| Excerpted records |
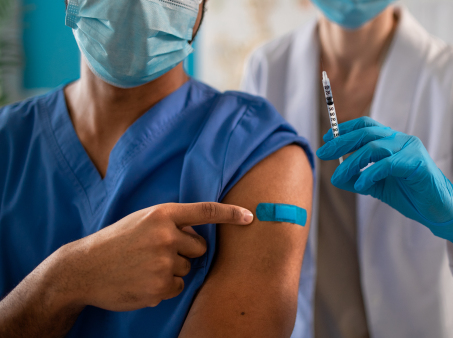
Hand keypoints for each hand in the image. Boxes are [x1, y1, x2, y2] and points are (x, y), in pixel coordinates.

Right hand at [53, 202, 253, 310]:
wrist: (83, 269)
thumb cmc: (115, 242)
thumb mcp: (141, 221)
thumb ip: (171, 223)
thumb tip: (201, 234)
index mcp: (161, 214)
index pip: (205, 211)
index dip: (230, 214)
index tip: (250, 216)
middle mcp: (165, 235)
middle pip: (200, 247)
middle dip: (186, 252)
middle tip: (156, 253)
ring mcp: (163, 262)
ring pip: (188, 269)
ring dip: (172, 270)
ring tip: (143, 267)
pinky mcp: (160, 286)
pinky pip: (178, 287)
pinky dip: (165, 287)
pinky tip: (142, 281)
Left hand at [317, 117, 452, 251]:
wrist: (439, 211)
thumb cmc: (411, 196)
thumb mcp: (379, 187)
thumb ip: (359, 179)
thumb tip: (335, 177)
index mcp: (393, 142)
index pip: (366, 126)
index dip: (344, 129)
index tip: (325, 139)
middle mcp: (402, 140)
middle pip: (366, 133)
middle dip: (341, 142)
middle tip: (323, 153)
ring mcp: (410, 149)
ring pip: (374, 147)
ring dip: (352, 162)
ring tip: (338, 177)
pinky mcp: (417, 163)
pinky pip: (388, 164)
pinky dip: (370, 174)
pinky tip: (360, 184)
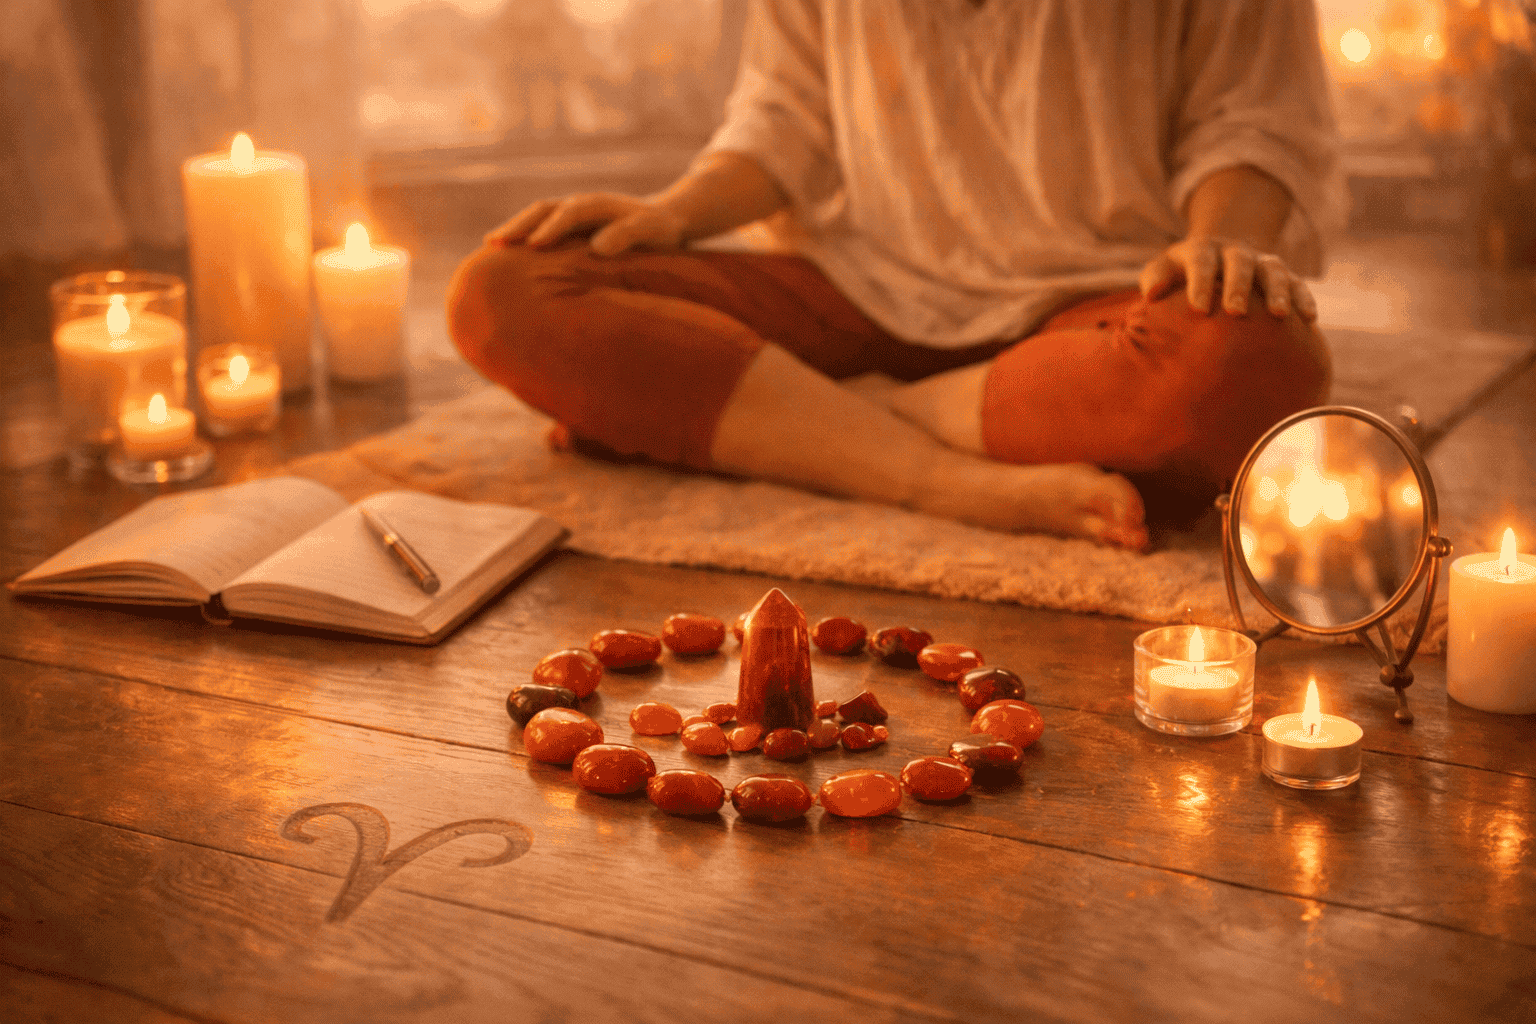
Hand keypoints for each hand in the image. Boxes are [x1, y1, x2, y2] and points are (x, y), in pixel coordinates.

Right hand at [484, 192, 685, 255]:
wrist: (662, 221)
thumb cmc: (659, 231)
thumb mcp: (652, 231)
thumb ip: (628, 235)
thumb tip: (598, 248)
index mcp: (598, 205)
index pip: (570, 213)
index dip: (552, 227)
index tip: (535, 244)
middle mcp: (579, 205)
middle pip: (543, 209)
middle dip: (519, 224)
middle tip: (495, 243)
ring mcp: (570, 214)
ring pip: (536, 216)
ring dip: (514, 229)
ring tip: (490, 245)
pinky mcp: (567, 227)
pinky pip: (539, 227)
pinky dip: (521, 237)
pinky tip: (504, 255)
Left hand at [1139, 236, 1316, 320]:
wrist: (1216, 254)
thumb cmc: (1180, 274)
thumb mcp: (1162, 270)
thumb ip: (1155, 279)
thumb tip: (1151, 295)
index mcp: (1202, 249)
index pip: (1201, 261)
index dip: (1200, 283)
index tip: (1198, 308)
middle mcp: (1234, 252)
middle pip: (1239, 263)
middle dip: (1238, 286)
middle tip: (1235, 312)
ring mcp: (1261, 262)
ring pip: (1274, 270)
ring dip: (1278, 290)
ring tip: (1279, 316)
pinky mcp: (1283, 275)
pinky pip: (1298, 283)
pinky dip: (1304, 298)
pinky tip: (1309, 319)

| What to do |
Write out the data word for word, with every picture dropped.

| Answer |
Hand keypoints for each hand in the image. Boxes are [x1, y1, x2, y2] and points are (x, y), in pixel coordinates.

Right hand at [53, 202, 253, 310]:
wrist: (83, 269)
thumb cmc: (115, 242)
thumb mcp: (141, 221)
thumb ip: (171, 223)
thumb tip: (201, 234)
index mcp: (161, 214)
index pip: (205, 211)
index dip: (230, 214)
index tip: (250, 216)
middle mcp: (165, 235)
middle pip: (200, 247)
middle dip: (186, 252)
middle tip: (156, 253)
ring mcp: (163, 262)
ring pip: (188, 269)
ring dip: (172, 270)
ring tip: (143, 267)
pinky mcp: (160, 286)
pinky pip: (178, 287)
pinky dip: (165, 287)
pinky tip: (142, 281)
Left hand at [317, 117, 452, 251]:
wrist: (439, 211)
thumb cmc: (411, 196)
thumb mcp: (379, 187)
thumb ip: (359, 179)
thumb tip: (335, 177)
index mcp: (393, 142)
index pip: (366, 126)
index dip: (344, 129)
index tip: (325, 139)
middle mcp: (402, 140)
middle pip: (366, 133)
middle dip: (341, 142)
middle tip: (323, 153)
ring mcp: (410, 149)
ring pip: (374, 147)
ring dip: (352, 162)
ring tip: (338, 177)
pinky mcp: (417, 163)
pinky pip: (388, 164)
pinky dip: (370, 174)
pinky tip: (360, 184)
Hand keypoints for each hand in the image. Boxes are [x1, y1, x2, y2] and points are (x, y), in pixel coordinates.

Right hand at [484, 192, 685, 255]:
wrist: (662, 221)
thumb cmc: (659, 231)
thumb mcp: (652, 231)
thumb ip: (628, 235)
thumb tip: (598, 248)
index mcp: (598, 205)
index pip: (570, 213)
index dip: (552, 227)
index tip: (535, 244)
middle mcp: (579, 205)
middle pip: (543, 209)
middle dip: (519, 224)
middle tip: (495, 243)
ring mcp: (570, 214)
ring pip: (536, 216)
ring dip: (514, 229)
ring tip: (490, 245)
pinky mcp: (567, 227)
pinky pip: (539, 227)
pinky dip: (521, 237)
pinky tip: (504, 255)
Left hand at [1139, 236, 1316, 320]:
wrist: (1216, 254)
thumb cmc: (1180, 274)
thumb mcp: (1162, 270)
thumb ip: (1155, 279)
thumb tip: (1151, 295)
index mcp: (1202, 249)
index pip: (1201, 261)
index dip: (1200, 283)
index tip: (1198, 308)
middle mcp: (1234, 252)
middle pip: (1239, 263)
middle dip: (1238, 286)
middle tip: (1235, 312)
ring mcp: (1261, 262)
ring pip: (1274, 270)
ring dip: (1278, 290)
ring tip: (1279, 316)
pinky mcp: (1283, 275)
pinky pip: (1298, 283)
pinky dip: (1304, 298)
pinky tip: (1309, 319)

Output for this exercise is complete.